Pirke Avot (Ethics of the Fathers)
Core ethical tractate of the Mishnah transmitting rabbinic wisdom from Moses through the Tannaitic sages
Translation: Sefaria Community Translation (based on traditional sources) (Public Domain)
Overview
Pirke Avot, commonly translated as 'Ethics of the Fathers' or 'Chapters of the Fathers,' is the most widely read and studied tractate of the Mishnah, the foundational document of rabbinic Judaism compiled around 200 CE under the editorship of Rabbi Judah ha-Nasi. Unlike every other tractate in the Mishnah, which deals with legal matters (halakhah), Pirke Avot is devoted entirely to ethical and wisdom teachings (aggadah), making it a unique treasure of moral philosophy within the rabbinic corpus.
The text consists of five chapters (with a sixth chapter, Kinyan Torah, added later for liturgical purposes) containing approximately sixty sayings attributed to some sixty rabbinic sages spanning roughly four centuries, from the late Second Temple period to the generation of Rabbi Judah ha-Nasi himself. These sayings address the full range of human moral concern: the pursuit of wisdom, the importance of justice, the regulation of speech, the duties of teachers and students, the proper attitude toward wealth and power, the nature of community, and the ultimate purpose of human existence.
Pirke Avot occupies a special place in Jewish liturgy and education. It is traditionally recited on Shabbat afternoons during the weeks between Passover and Shavuot (and in many communities throughout the summer), ensuring that its teachings are reviewed annually.
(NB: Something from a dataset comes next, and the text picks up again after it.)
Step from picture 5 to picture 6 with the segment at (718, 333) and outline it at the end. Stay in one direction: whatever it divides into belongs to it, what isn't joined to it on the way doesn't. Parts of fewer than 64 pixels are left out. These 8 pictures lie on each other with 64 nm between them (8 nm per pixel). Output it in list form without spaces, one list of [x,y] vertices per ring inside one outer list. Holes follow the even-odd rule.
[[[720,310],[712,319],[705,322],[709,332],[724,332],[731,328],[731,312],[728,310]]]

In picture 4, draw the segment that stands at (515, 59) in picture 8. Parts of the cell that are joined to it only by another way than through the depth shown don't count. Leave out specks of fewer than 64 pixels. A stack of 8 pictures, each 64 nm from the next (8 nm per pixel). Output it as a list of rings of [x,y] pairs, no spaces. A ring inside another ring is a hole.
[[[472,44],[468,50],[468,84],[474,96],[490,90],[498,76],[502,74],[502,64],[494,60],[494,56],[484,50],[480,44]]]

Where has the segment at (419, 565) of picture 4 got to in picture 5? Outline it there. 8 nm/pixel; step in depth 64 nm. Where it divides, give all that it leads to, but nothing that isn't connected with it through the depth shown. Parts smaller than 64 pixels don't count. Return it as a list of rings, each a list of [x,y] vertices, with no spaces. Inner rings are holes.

It is typically the first text studied by Jewish children and the text most frequently memorized. Its influence on Jewish ethical consciousness is difficult to overstate.
For students of the Bible and of Christianity, Pirke Avot provides an invaluable window into the world of rabbinic thought that emerged from and alongside the world of the New Testament. Many of the sages quoted in Pirke Avot were contemporaries of Jesus and the early apostles. Their teachings illuminate the broader Jewish intellectual context in which the Gospels, the Epistle of James, and other New Testament writings took shape. The parallels between Pirke Avot and the Sermon on the Mount, the wisdom sayings of Jesus, and the ethical teaching of James are extensive and illuminating.
The tractate's distinctive literary form, short attributed sayings organized chronologically, connects it to the ancient Near Eastern wisdom tradition that also produced the book of Proverbs, the Instruction of Amenemope, and other collections of pithy moral teaching. But Pirke Avot is distinctive in its emphasis on the chain of transmission that links each sage to Moses at Sinai, grounding practical ethics in divine revelation and establishing the authority of the oral Torah.
- Proverbs 1:7
- Proverbs 10:19
- Proverbs 11:2
- Proverbs 15:1
- Proverbs 16:18
- Ecclesiastes 5:10
- Micah 6:8
- Matthew 5:3-12
- Matthew 6:1-6
- Matthew 6:34
- Matthew 7:12
- Matthew 7:24-27
- Matthew 22:37-40
- Matthew 23:12
- Matthew 25:14-30
- James 2:14-26
- James 3:1-12
- Galatians 6:9
- Philippians 2:12-13
- Romans 7:14-25
- 2 Timothy 3:16-17
- 1 Corinthians 12:12-27
Many of the rabbis quoted in Pirke Avot were exact contemporaries of Jesus and the early apostles. Rabbi Gamaliel, mentioned in Acts 5:34 as a Pharisee who defended the apostles before the Sanhedrin, is quoted in Pirke Avot 1:16 and 2:2. His grandson, also named Gamaliel, appears in Pirke Avot 2:2-4.